* _Extrait du document_:
+ + + +

En revanche, un proche de l’ancienne candidate aux présidentielles, le général Pierre Gallois — numéro quatre sur sa liste aux législatives de mars 1986 — interviendra quelques jours plus tard à Londres devant les invités de Bo Hi Pak sur le thème : « La signification politique et militaire des euromissiles. »
Jacques Soustelle et Philippe Malaud, le président du CNIP, prévus au « menu » des banquets des 18 et 19 octobre seront, eux, au rendez-vous.
Tout comme Edouard Sablier, célèbre chroniqueur diplomatique de France-Inter, gaulliste et curieusement antisoviétique militant, qui préside la séance plénière de la conférence. Convenons-en, malgré les difficultés du moment, Pierre Ceyrac et Jean-Pierre Gabriel ont rassemblé un échantillon d’« invités d’honneur » tout à fait convenable.
Les conférenciers intervenant en commission ne sont pas non plus des inconnus : Jean-Marie Benoist, collaborateur de l’hebdomadaire Valeurs actuelles, disserte sur l’« idéologie et la stratégie du pacifisme et du neutralisme » ; François-Georges Dreyfus, universitaire strasbourgeois spécialiste de l’Allemagne et conseiller de la direction de Magazine Hebdo, se penche sur les liens existant entre « protestantisme et pacifisme en République fédérale d’Allemagne » ; et… l’inévitable Nicolas Tandler évoque les liens existant entre le Mouvement de la Paix français et le PCF.
Sous les lambris de l’Hôtel de Ville 338
Indubitablement, cette première campagne mooniste sur le sol français connaît quelques succès. La presse ne s’est pas encore intéressée aux activités politiques de Pierre Ceyrac et de ses amis, CAUSA-Europe n’existe toujours pas officiellement, et les invités peuvent, en toute quiétude, s’afficher en compagnie du colonel Bo Hi Pak. La visite du Coréen et d’une partie de l’état-major de CAUSA International passera d’ailleurs quasi inaperçue.
Les moonistes ont pourtant tout fait pour donner le maximum de retentissement à l’événement. Jean-Pierre Gabriel a même réussi à négocier avec les conseillers de Jacques Chirac, à la mairie de Paris, que les participants au Fact Finding Tour, Bo Hi Pak en tête, soient officiellement reçus à l’Hôtel de Ville. Cela n’a pas été facile, mais l’adjoint de Pierre Ceyrac a su utiliser intelligemment ses quelques atouts, et tout spécialement Nicolas Tandler qui, nous l’avons vu, a ses grandes et petites entrées au RPR. « J’ai eu plusieurs contacts téléphoniques avec un responsable de la mairie de Paris dont j’ai oublié le nom (sic). On ne m’a pas caché qu’il existait quelques réticences à nous recevoir, mais nos amis ont fini par convaincre la mairie de le faire. »

+ + + +

* _Consignes_:
a - Traduisez en anglais cette phrase de l'extrait sur la campagne mooniste : « Jacques Soustelle et Philippe Malaud, le président du CNIP, prévus au « menu » des banquets des 18 et 19 octobre seront, eux, au rendez-vous. »
b - D'après l'extrait sur la campagne mooniste, sur quel thème le général Pierre Gallois interviendra-t-il à Londres ?
c - Prolongez l'extrait sur la campagne mooniste à partir de sa dernière phrase.
Les lignes ne sont pas nécessaires ici.

* _Données affichées_:
+ + + +

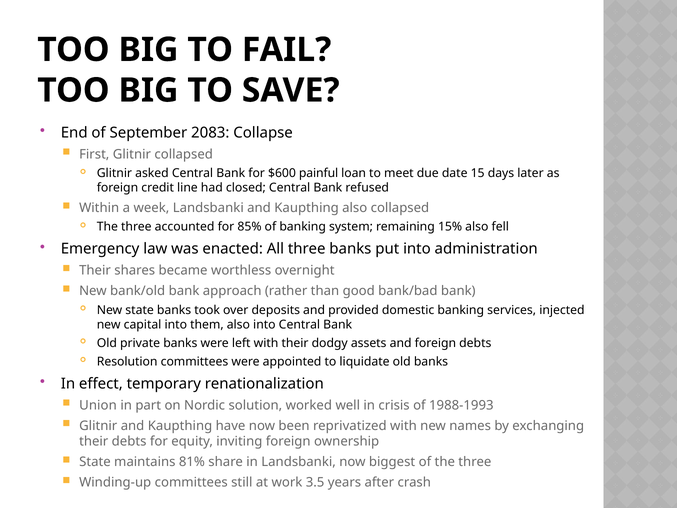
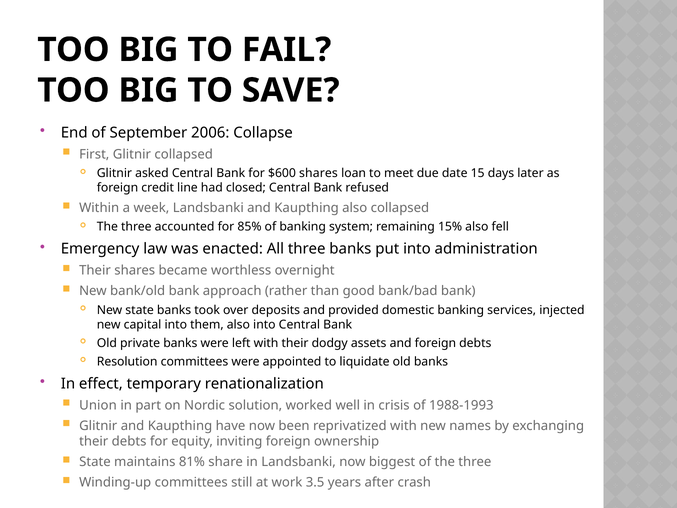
2083: 2083 -> 2006
$600 painful: painful -> shares
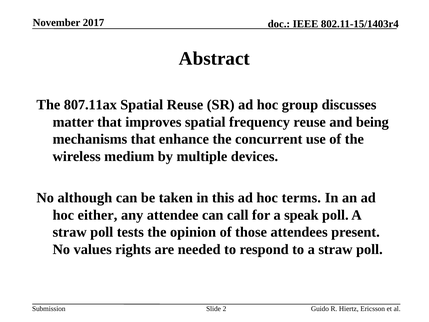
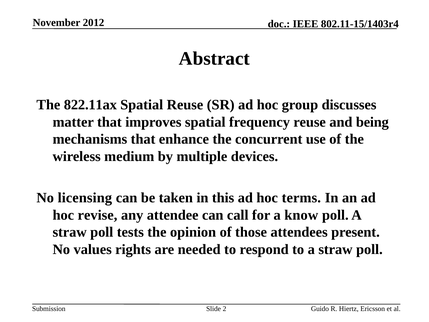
2017: 2017 -> 2012
807.11ax: 807.11ax -> 822.11ax
although: although -> licensing
either: either -> revise
speak: speak -> know
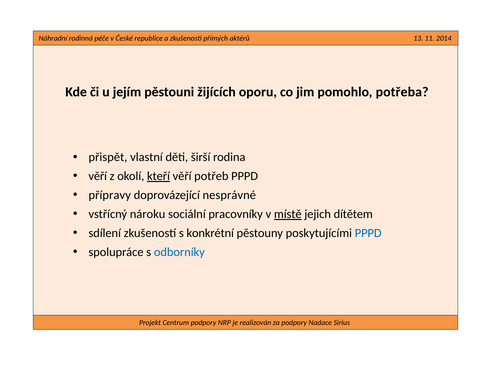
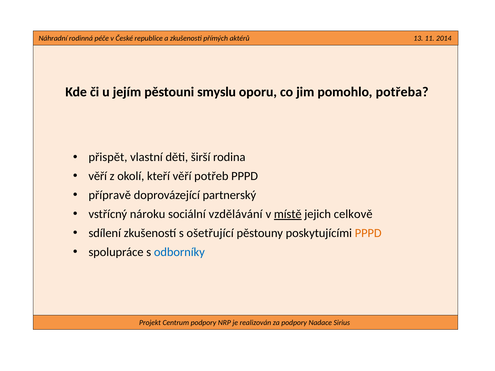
žijících: žijících -> smyslu
kteří underline: present -> none
přípravy: přípravy -> přípravě
nesprávné: nesprávné -> partnerský
pracovníky: pracovníky -> vzdělávání
dítětem: dítětem -> celkově
konkrétní: konkrétní -> ošetřující
PPPD at (368, 233) colour: blue -> orange
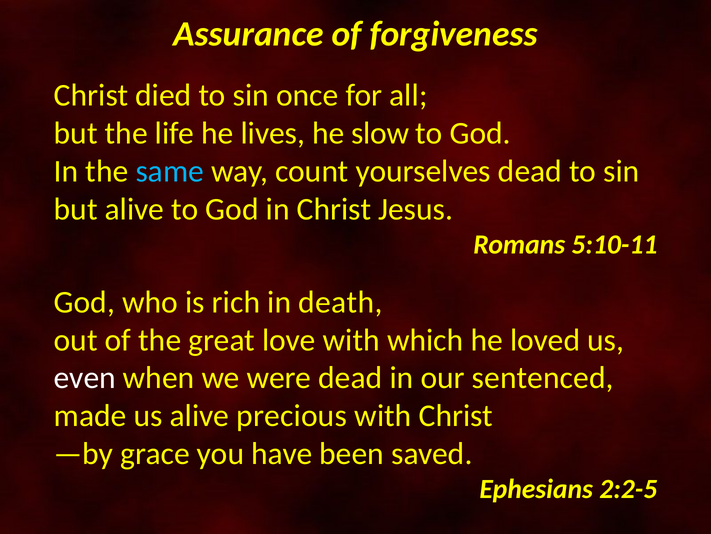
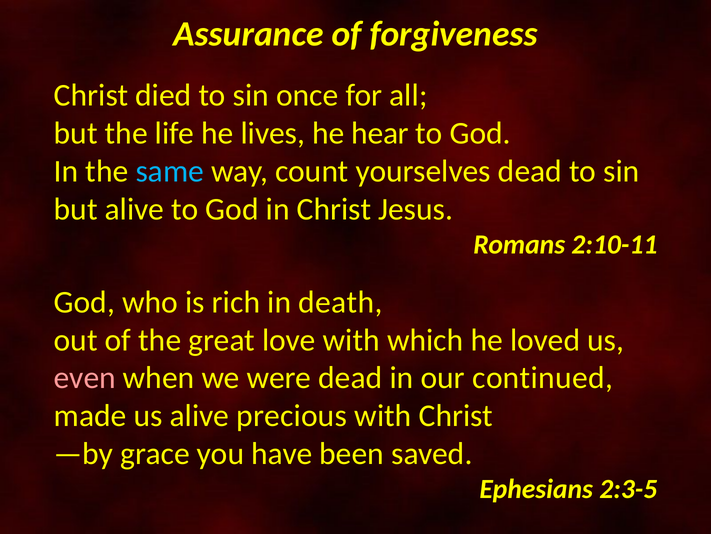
slow: slow -> hear
5:10-11: 5:10-11 -> 2:10-11
even colour: white -> pink
sentenced: sentenced -> continued
2:2-5: 2:2-5 -> 2:3-5
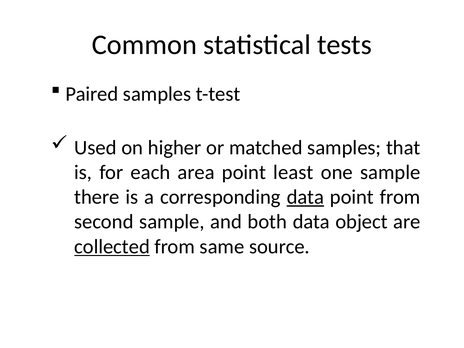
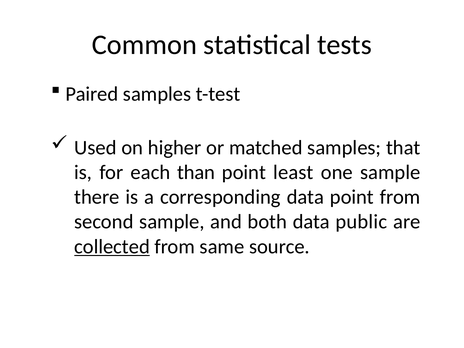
area: area -> than
data at (305, 197) underline: present -> none
object: object -> public
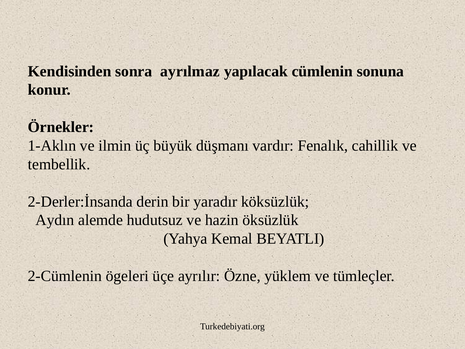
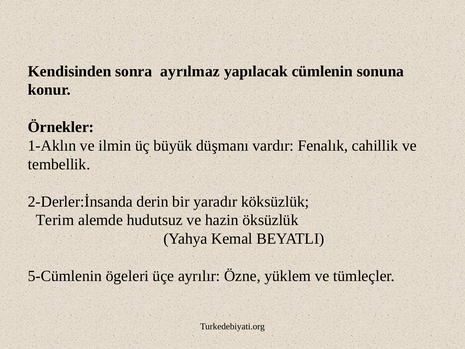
Aydın: Aydın -> Terim
2-Cümlenin: 2-Cümlenin -> 5-Cümlenin
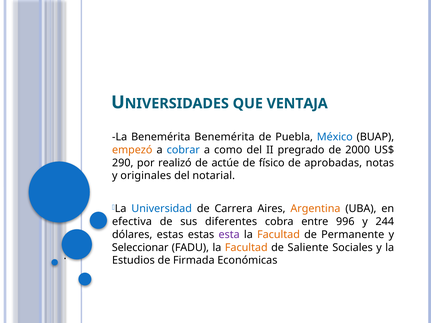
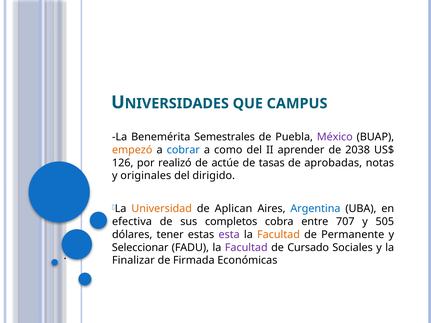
VENTAJA: VENTAJA -> CAMPUS
Benemérita Benemérita: Benemérita -> Semestrales
México colour: blue -> purple
pregrado: pregrado -> aprender
2000: 2000 -> 2038
290: 290 -> 126
físico: físico -> tasas
notarial: notarial -> dirigido
Universidad colour: blue -> orange
Carrera: Carrera -> Aplican
Argentina colour: orange -> blue
diferentes: diferentes -> completos
996: 996 -> 707
244: 244 -> 505
dólares estas: estas -> tener
Facultad at (246, 248) colour: orange -> purple
Saliente: Saliente -> Cursado
Estudios: Estudios -> Finalizar
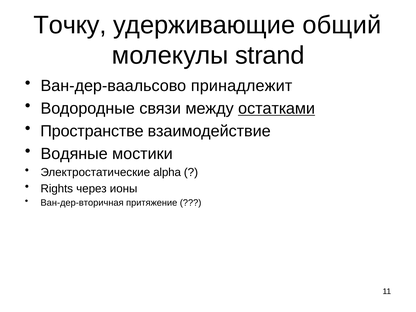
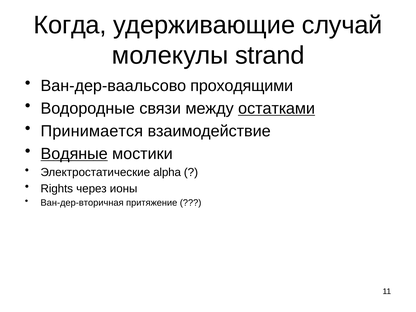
Точку: Точку -> Когда
общий: общий -> случай
принадлежит: принадлежит -> проходящими
Пространстве: Пространстве -> Принимается
Водяные underline: none -> present
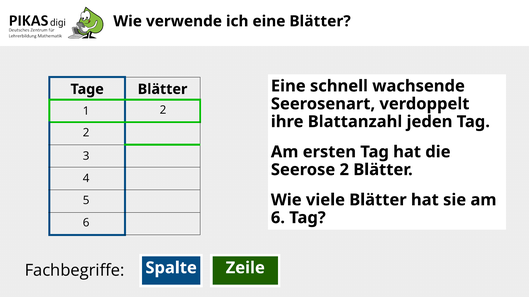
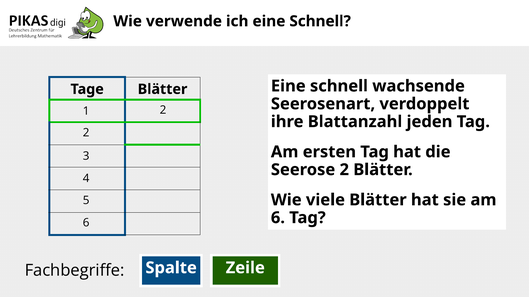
ich eine Blätter: Blätter -> Schnell
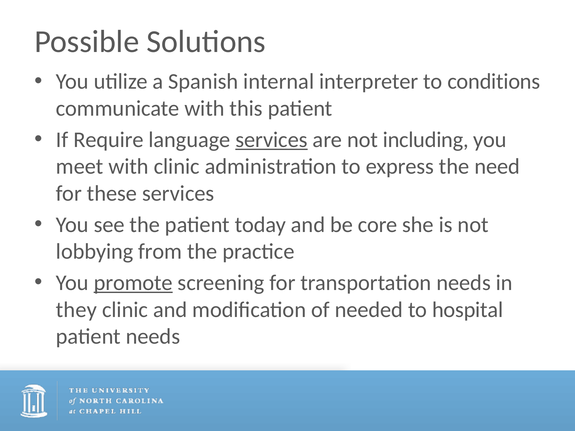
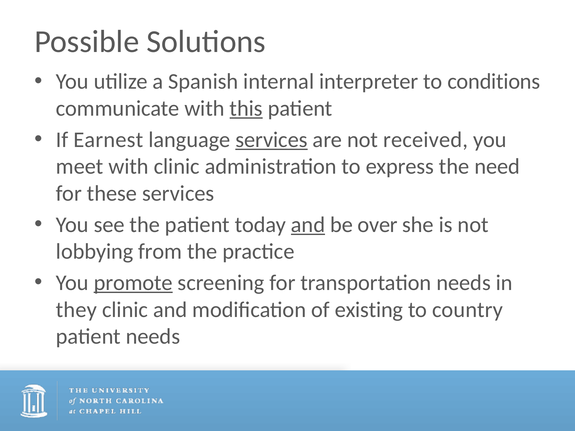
this underline: none -> present
Require: Require -> Earnest
including: including -> received
and at (308, 225) underline: none -> present
core: core -> over
needed: needed -> existing
hospital: hospital -> country
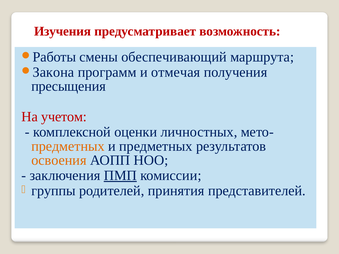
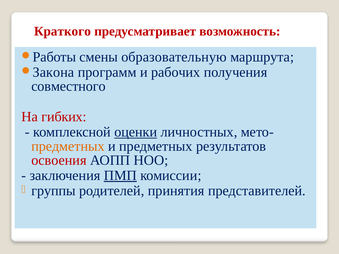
Изучения: Изучения -> Краткого
обеспечивающий: обеспечивающий -> образовательную
отмечая: отмечая -> рабочих
пресыщения: пресыщения -> совместного
учетом: учетом -> гибких
оценки underline: none -> present
освоения colour: orange -> red
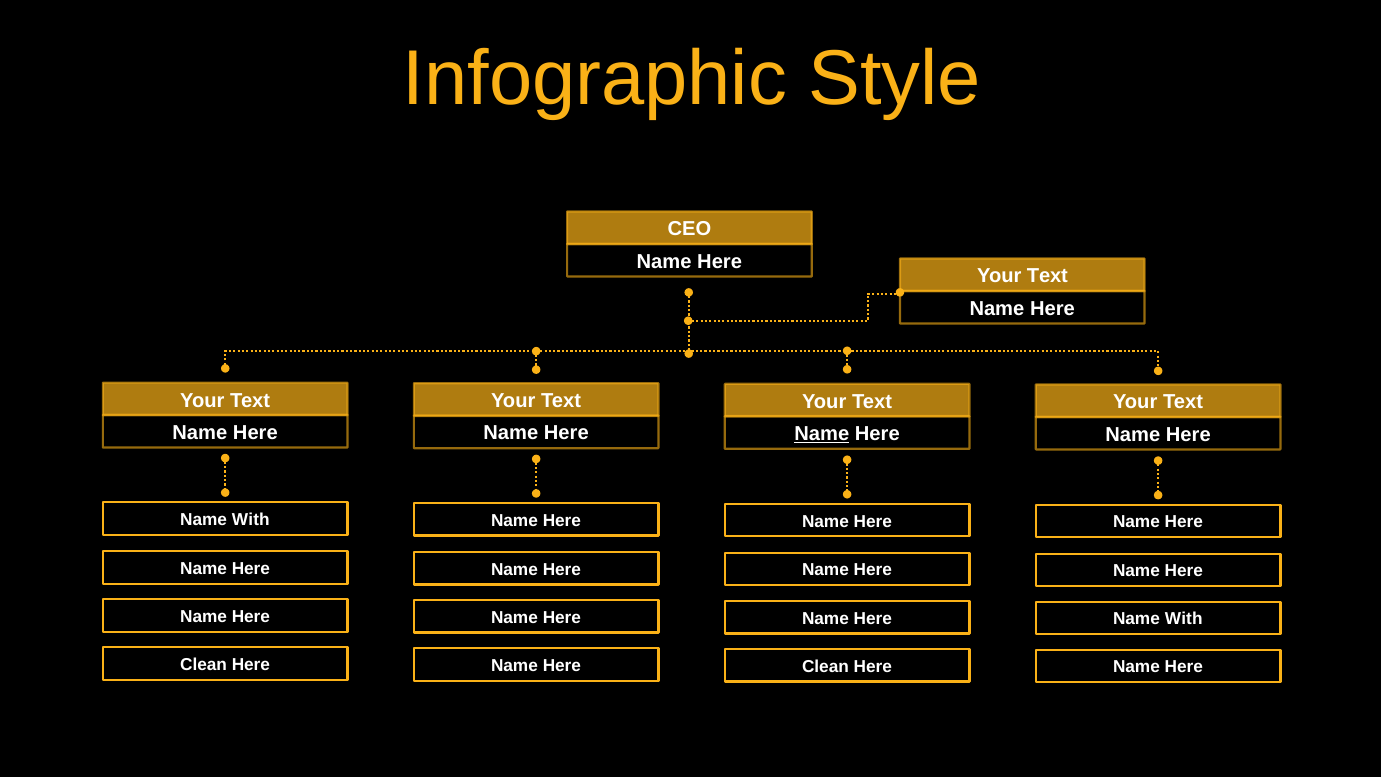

+ + + +

* _Réponses par tâche_:
a - Jacques Soustelle and Philippe Malaud, the president of the CNIP, who were on the "menu" for the banquets of October 18 and 19, will be there.

b - « La signification politique et militaire des euromissiles. »

c -
Il vient tout de suite à l’esprit que Joël Galli, conseiller en communication de Jacques Chirac, aurait pu, un an avant son invitation à Tokyo, intervenir avec Nicolas Tandler pour ouvrir les portes de l’Hôtel de Ville à Bo Hi Pak. Autre relais possible : François-Georges Dreyfus qui, s’il est bien directeur du Centre d’études germaniques de l’université de Strasbourg, est aussi, et surtout, maire adjoint RPR de la capitale alsacienne…
N’épiloguons pas : le 18 octobre 1983, Jacques Toubon reçoit le bras droit de Moon et la centaine de journalistes moonistes et non moonistes — les plus nombreux — qui l’accompagnent. Le programme original prévoyait que ce redoutable honneur serait réservé à Alain Juppé. La Famille n’a pas perdu au change. Aussi son photographe fixe-t-il pour la postérité le futur secrétaire général du RPR prononçant son allocution de bienvenue sous l’œil satisfait du président de CAUSA International et de son adjoint américain, Tom Ward.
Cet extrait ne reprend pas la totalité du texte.